## Start ENTRIES PROVIDED
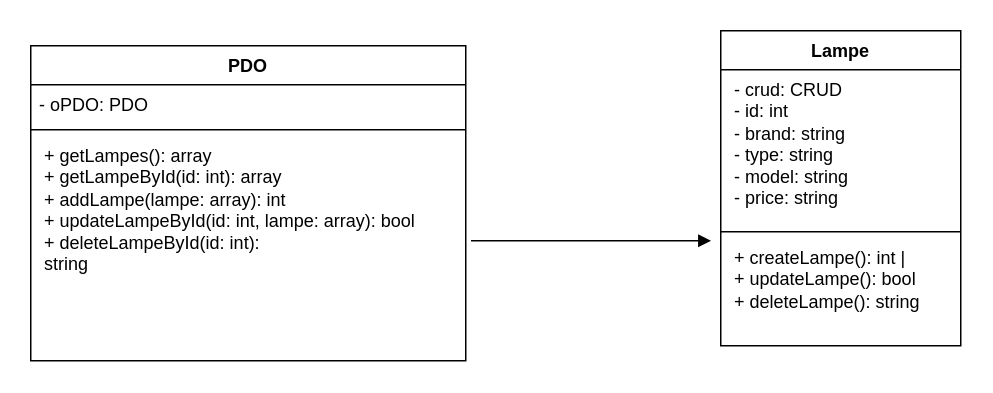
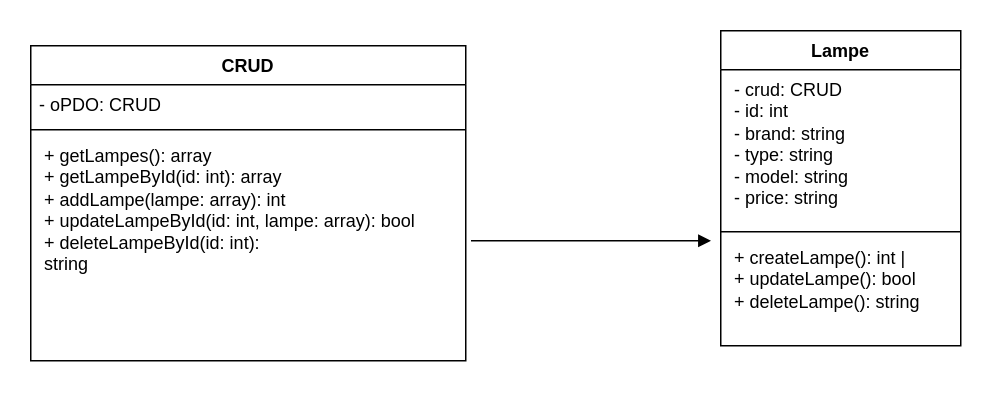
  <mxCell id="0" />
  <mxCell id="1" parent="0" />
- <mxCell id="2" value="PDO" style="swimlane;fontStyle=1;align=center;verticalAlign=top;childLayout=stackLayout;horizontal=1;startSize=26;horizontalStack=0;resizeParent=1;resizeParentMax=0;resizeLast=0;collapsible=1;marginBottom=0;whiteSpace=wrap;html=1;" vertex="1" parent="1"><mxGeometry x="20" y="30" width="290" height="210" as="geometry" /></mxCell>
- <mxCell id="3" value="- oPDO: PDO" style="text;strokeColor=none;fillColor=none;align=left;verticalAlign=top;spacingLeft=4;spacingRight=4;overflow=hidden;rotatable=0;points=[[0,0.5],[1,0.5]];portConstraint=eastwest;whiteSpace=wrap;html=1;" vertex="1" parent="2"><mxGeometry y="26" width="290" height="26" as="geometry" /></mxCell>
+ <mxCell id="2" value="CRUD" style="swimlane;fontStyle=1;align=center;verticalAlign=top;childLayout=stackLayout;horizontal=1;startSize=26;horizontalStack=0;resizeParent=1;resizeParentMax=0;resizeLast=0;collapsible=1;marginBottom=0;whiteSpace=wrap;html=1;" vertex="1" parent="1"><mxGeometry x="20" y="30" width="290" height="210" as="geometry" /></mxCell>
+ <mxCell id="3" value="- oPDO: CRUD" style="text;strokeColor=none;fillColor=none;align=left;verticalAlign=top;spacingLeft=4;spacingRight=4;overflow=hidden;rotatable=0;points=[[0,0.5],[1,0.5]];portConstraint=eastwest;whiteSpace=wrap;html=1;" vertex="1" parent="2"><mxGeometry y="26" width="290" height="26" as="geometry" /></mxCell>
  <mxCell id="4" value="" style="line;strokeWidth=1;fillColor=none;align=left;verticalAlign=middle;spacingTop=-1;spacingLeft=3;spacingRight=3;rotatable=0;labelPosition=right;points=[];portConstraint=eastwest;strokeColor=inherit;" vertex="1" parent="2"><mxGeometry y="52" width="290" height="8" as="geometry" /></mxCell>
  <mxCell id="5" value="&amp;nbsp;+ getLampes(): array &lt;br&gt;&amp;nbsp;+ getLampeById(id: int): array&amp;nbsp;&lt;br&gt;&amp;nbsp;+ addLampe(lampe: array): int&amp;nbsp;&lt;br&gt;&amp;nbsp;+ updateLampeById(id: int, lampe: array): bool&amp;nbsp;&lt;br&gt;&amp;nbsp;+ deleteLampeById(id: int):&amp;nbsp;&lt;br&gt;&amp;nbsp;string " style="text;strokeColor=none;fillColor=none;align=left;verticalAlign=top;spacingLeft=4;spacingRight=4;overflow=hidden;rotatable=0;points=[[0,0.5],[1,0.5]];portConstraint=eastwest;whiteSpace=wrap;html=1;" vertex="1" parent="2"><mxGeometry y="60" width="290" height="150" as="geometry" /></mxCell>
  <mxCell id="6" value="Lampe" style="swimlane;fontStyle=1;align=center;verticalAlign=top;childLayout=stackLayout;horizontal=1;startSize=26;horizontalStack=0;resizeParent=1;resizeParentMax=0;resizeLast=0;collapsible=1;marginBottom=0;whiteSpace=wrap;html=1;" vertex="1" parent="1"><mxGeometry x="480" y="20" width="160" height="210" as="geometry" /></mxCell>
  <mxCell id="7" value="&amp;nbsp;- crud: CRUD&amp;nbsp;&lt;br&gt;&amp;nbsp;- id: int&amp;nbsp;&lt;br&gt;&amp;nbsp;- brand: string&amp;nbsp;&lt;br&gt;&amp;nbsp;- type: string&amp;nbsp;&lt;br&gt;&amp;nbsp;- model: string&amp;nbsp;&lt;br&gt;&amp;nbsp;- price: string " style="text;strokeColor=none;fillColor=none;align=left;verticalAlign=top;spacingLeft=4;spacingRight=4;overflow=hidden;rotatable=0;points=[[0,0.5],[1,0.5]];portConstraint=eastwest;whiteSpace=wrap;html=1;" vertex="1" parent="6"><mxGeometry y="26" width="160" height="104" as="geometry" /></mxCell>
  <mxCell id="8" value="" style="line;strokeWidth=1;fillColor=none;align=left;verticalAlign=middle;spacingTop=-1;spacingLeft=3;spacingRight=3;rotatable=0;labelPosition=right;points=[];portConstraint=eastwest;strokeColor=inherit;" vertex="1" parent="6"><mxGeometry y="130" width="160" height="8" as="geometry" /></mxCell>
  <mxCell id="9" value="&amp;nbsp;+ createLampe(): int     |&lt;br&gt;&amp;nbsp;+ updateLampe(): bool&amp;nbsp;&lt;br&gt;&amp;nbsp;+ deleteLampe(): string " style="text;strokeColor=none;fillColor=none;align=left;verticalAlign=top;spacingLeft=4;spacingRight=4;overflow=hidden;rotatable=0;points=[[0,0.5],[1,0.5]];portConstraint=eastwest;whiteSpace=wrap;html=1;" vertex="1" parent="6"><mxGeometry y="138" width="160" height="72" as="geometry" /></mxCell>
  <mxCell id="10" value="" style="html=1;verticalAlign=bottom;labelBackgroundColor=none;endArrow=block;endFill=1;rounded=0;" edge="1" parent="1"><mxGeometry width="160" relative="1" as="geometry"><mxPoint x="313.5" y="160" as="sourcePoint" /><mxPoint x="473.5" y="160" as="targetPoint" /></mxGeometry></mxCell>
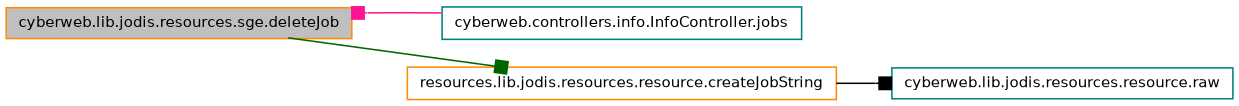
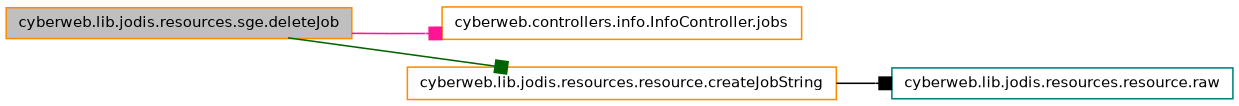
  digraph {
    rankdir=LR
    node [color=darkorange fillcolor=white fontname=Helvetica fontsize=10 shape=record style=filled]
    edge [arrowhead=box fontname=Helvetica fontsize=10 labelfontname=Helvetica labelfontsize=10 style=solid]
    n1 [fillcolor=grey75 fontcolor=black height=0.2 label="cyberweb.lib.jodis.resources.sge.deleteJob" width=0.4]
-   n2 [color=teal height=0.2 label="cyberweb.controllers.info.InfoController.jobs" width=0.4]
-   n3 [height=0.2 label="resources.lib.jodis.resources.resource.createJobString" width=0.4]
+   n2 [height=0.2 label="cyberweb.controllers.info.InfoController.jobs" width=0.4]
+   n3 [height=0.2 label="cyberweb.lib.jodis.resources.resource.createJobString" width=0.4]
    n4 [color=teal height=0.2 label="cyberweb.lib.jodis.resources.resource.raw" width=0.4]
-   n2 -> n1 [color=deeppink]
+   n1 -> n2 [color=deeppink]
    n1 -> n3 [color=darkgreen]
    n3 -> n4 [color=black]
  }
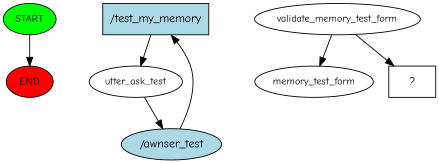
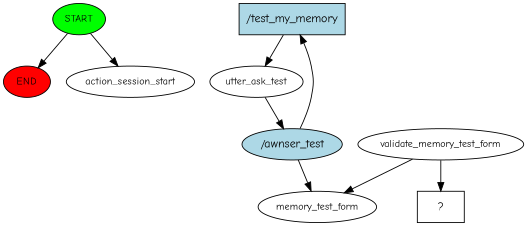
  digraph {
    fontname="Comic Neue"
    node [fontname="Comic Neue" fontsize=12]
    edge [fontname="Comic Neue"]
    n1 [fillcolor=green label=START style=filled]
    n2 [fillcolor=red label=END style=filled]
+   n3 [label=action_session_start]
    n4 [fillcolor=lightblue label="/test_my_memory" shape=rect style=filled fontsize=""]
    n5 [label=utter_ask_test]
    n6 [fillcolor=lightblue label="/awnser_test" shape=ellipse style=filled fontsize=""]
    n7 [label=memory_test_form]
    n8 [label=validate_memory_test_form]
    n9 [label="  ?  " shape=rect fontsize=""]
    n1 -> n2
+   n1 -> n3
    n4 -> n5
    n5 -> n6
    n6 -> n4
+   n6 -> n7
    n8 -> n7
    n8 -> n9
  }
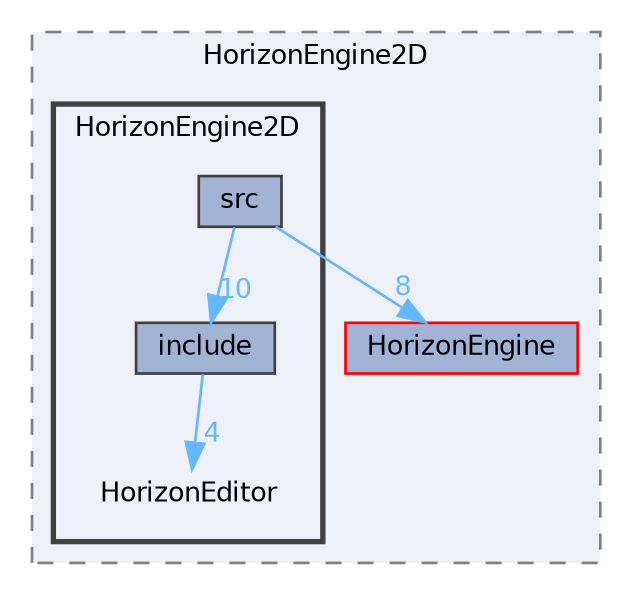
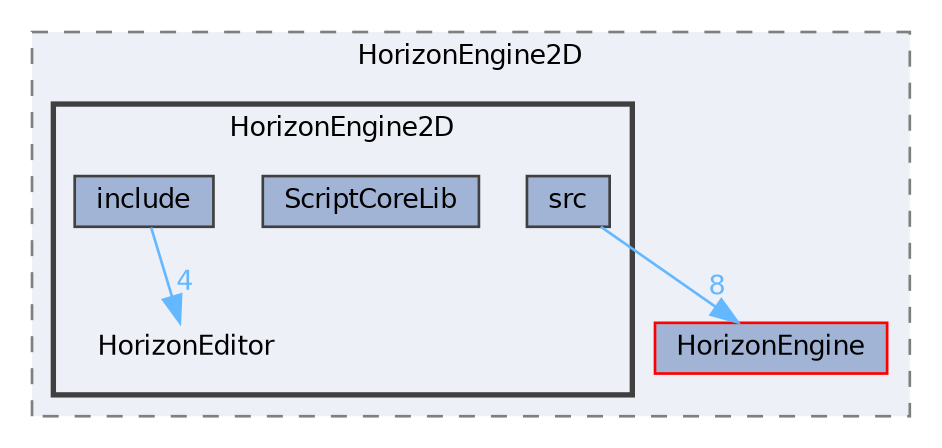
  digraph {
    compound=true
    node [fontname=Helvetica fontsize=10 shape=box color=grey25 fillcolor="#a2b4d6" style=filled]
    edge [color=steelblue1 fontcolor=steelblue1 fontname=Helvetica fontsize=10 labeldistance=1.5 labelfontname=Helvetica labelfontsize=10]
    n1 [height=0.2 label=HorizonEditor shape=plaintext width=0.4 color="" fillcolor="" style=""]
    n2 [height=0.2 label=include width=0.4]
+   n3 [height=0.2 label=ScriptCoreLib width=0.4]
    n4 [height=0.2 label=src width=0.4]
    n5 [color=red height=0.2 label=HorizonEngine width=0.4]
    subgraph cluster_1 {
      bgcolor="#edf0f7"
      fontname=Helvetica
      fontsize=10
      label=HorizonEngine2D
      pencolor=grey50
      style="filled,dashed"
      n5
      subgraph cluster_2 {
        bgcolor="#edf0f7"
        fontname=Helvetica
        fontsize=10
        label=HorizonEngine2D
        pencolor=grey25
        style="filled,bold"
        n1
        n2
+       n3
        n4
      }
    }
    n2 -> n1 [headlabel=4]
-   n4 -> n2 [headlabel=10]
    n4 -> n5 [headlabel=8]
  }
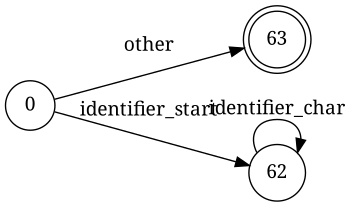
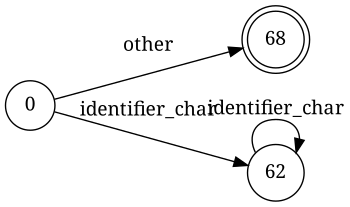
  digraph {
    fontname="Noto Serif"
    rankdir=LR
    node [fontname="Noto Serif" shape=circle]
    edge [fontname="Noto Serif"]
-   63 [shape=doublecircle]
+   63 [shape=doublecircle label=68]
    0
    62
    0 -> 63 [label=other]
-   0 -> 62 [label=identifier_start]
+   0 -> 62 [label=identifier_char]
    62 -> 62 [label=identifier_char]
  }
## End ENTRIES PROVIDED
GIVEN INSTRUCTION:
Gather every line of the rows above that holds the string "lightblue", with case counting.

ANSWER BELOW:
    n4 [fillcolor=lightblue label="/test_my_memory" shape=rect style=filled fontsize=""]
    n6 [fillcolor=lightblue label="/awnser_test" shape=ellipse style=filled fontsize=""]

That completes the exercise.